→ Brano di testo:

Ho ricevuto da Savino Pezzotta l’allegata lettera che discute del tema dei “cattolici e la politica”, con la preghiera di socializzarne il contenuto, invito che accolgo molto volentieri in quanto, come sempre accade per gli scritti di Savino, provoca e aiuta a riflettere.
Rodolfo Vialba

Caro Rodolfo

Ho seguito il dibattito vero, sentito, appassionato agitato concretamente il sentire di molti amici e che chiede come il pensiero, la cultura e l’azione politica che trae ispirazione dal cristianesimo può contare di più oggi, in questa società, in questa situazione politica. Dico subito che una riflessione a tutto tondo sull’impegno dei cattolici in Politica nel nostro tempo e estremamente utile. Lo si può rilevare seguendo i vostri vari interventi, ma sbaglieremmo se riducessimo le nostre interrogazioni alla proposta di riedizione di un “partito di ispirazione”, che peraltro non condivido. La crisi politica che è frutto di una crisi ideale e morale accentua la domanda chiede ai cattolici quali tipo di presenza voglia esprimere i cattolici in politica.

→ Sfida 1: Per favore, cita dalla lettera il passo compreso tra "Ho seguito il" e "cattolici in politica.", estremi inclusi.
→ Sfida 2: Nella lettera, quale proposta dichiara di non condividere chi scrive?
Il materiale qui di seguito non ha alcuna attinenza con la lettera.

→ Sezione dati:

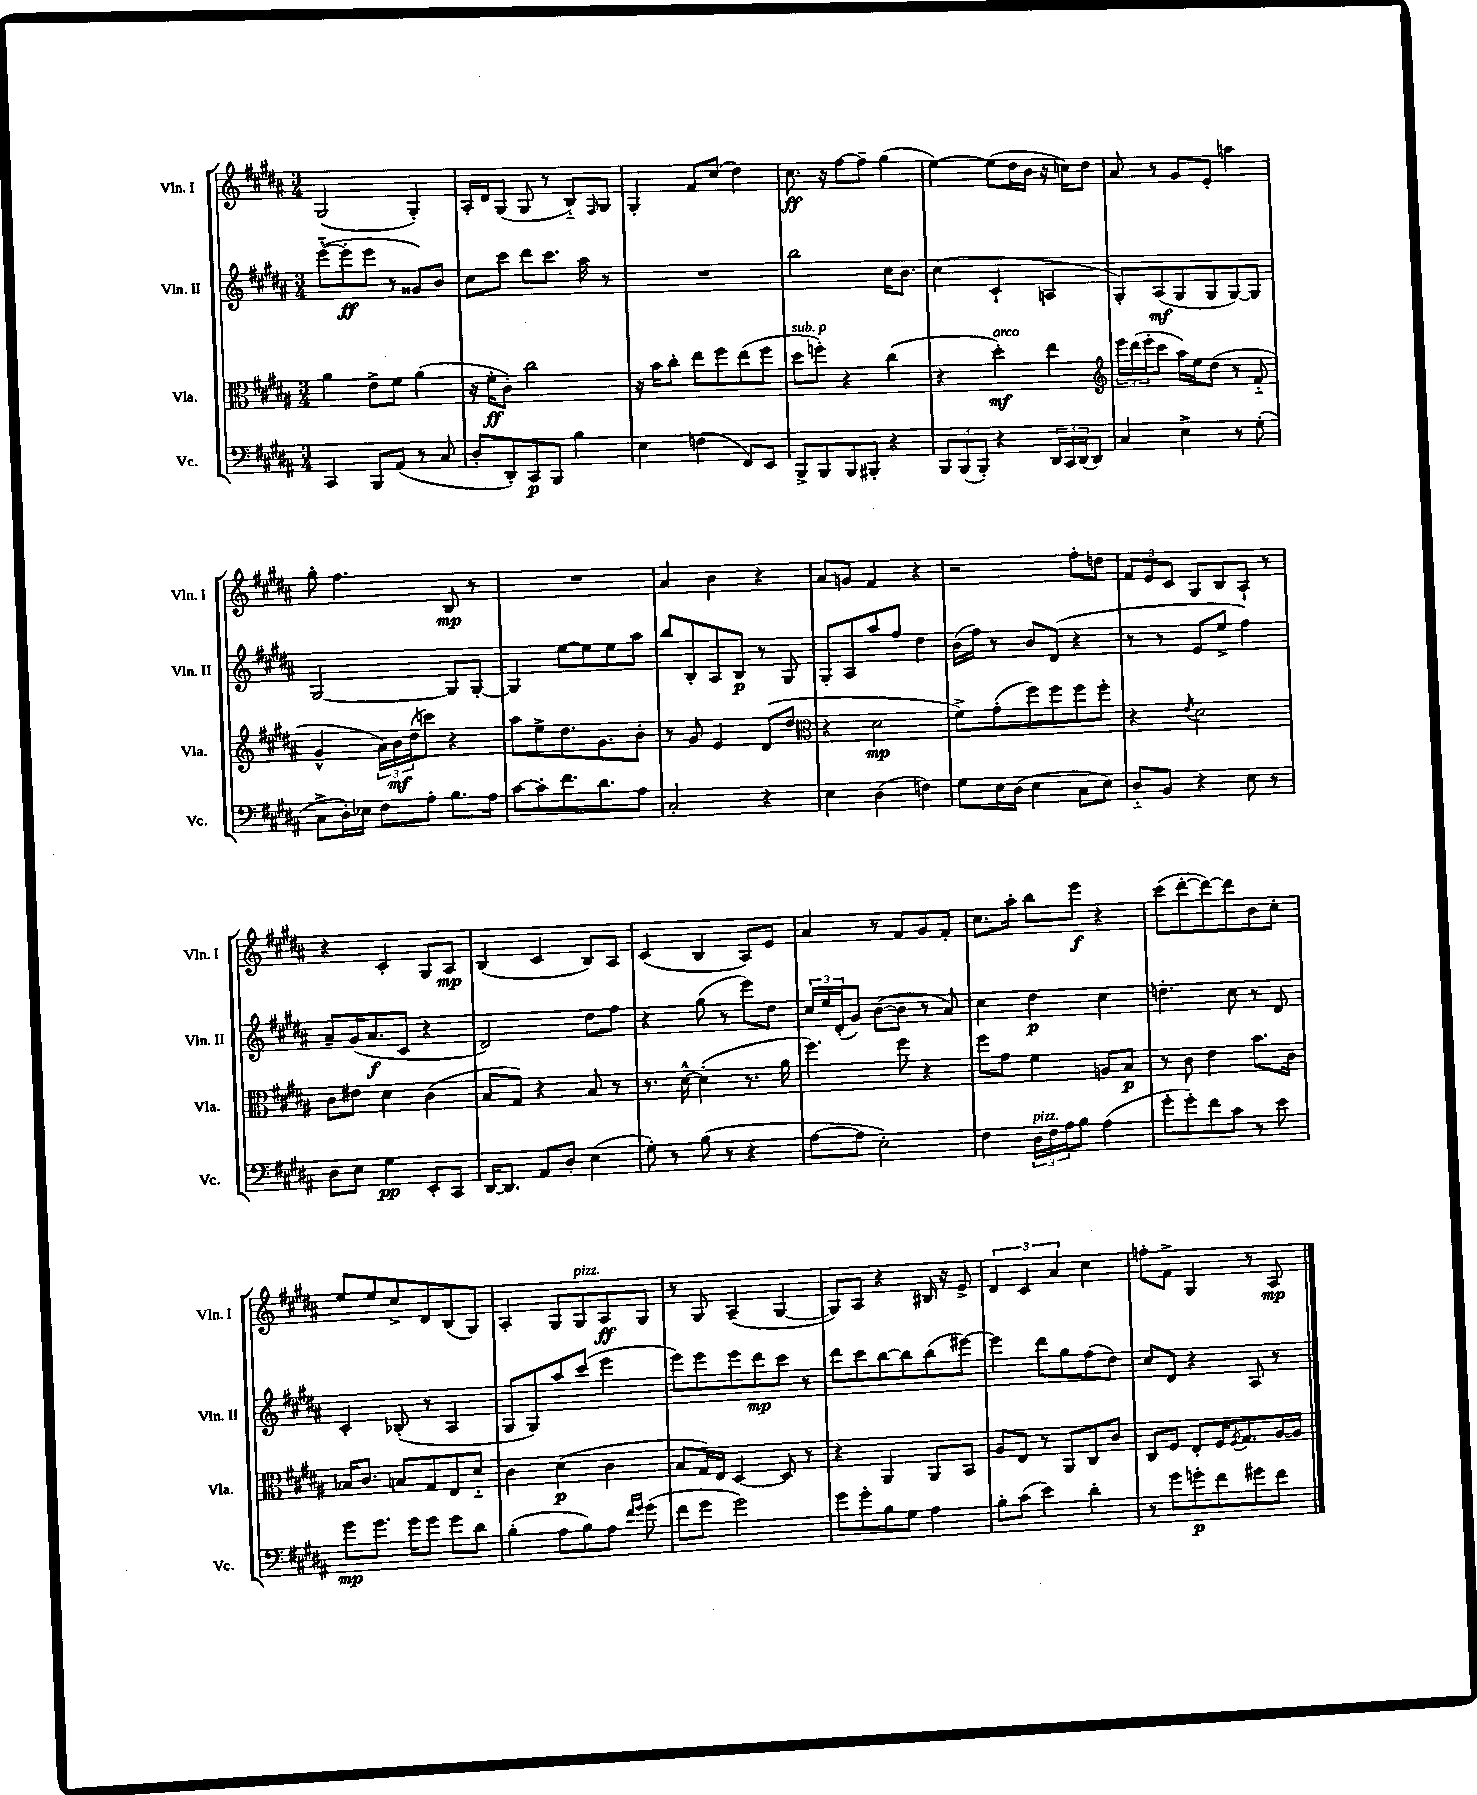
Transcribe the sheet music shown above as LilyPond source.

→ Risultato 1:
Ho seguito il dibattito vero, sentito, appassionato agitato concretamente il sentire di molti amici e che chiede come il pensiero, la cultura e l’azione politica che trae ispirazione dal cristianesimo può contare di più oggi, in questa società, in questa situazione politica. Dico subito che una riflessione a tutto tondo sull’impegno dei cattolici in Politica nel nostro tempo e estremamente utile. Lo si può rilevare seguendo i vostri vari interventi, ma sbaglieremmo se riducessimo le nostre interrogazioni alla proposta di riedizione di un “partito di ispirazione”, che peraltro non condivido. La crisi politica che è frutto di una crisi ideale e morale accentua la domanda chiede ai cattolici quali tipo di presenza voglia esprimere i cattolici in politica.

→ Risultato 2: La proposta di riedizione di un “partito di ispirazione”.